Eventually I’ll put a timing light on the bike and check if I’m hitting full advance. For now I just put the front cover back on the bike and hooked up the battery ground cable.
Indicator lights
Headlight
Parking light
tail light
Stop light
The next task to check off on my list is Check Lighting. Indicators work with ignition on. The headlight and parking light work although it’s hard to tell the difference in the photos. Tail light and brake light are fine, too. Time to move on to the steering.
Pitted damper rod
I removed and cleaned the steering damper rod and friction plate. The chrome on the damper rod head is quite pitted, but still usable. I polished it the best I could. I also sprayed some brake cleaner on a paper towel and wiped the crud off of the friction material on portion of the damper that stays on the bike.
Loose steering stem nut
Damper, nut, and wrench
Steering stem
My bike has had a front end shimmy for a while. There was no noticeable play in the steering head so I kept looking to other areas for the cause. With no cause found I thought I’d follow some advice given to me to check and tighten the steering bearing pre-load a little bit.

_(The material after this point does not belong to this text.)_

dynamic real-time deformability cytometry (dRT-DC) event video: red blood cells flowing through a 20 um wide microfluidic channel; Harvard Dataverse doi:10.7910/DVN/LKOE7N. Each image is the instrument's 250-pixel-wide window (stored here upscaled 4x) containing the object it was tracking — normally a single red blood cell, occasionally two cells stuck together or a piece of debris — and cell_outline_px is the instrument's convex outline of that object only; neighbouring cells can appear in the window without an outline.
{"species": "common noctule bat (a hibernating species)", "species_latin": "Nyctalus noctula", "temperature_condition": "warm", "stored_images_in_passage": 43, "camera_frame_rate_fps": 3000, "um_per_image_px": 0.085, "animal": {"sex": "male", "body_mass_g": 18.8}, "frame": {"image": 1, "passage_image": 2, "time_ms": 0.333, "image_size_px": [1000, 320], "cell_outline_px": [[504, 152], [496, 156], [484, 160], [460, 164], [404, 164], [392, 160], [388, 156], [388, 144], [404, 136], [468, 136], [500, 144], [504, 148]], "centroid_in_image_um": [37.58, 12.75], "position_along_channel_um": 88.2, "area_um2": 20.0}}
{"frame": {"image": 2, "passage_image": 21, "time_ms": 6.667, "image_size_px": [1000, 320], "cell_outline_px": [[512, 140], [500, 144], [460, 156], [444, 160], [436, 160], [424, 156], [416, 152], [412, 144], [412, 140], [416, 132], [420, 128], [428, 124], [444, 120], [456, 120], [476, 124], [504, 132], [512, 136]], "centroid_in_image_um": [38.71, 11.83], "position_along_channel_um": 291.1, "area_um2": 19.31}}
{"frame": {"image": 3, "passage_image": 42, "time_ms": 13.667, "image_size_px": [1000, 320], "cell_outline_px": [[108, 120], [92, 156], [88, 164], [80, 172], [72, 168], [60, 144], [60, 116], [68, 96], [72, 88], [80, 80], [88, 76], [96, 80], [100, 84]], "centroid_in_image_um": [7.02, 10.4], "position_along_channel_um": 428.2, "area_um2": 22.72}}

I should have done that much sooner. The upper nut was loose. No wrench needed. I removed the nut and cleaned off the grease and crud around the top of the steering stem.
Tighten pre-load
Scissor jack to raise front wheel
With the front end jacked up to check the steering I tightened the lower nut a touch. Steering felt fine. I put the upper nut back and tightened it. That also seemed to tighten the steering a touch.
Maybe too much. I’ll take a test ride and see how it feels after putting the damper back on the bike and giving it a good cleaning.
Clean, ready for test ride
Good looking bike!
I think it took me longer to clean and polish the bike then I spent doing the actual service. Cleaning had been neglected for too long, I guess. Plus, riding in the fog and rain is guaranteed to make a white bike look quite dirty.
After cleaning I took a test ride and found that the steering is a touch too tight. It’s OK at speed, but the front doesn’t track correctly at very low speed, e.g. for parking lot. On the plus side, there was no shimmy at 35-40 MPH, down hill, with trailing throttle, a situation that was guaranteed to shake the front end before changing the pre-load.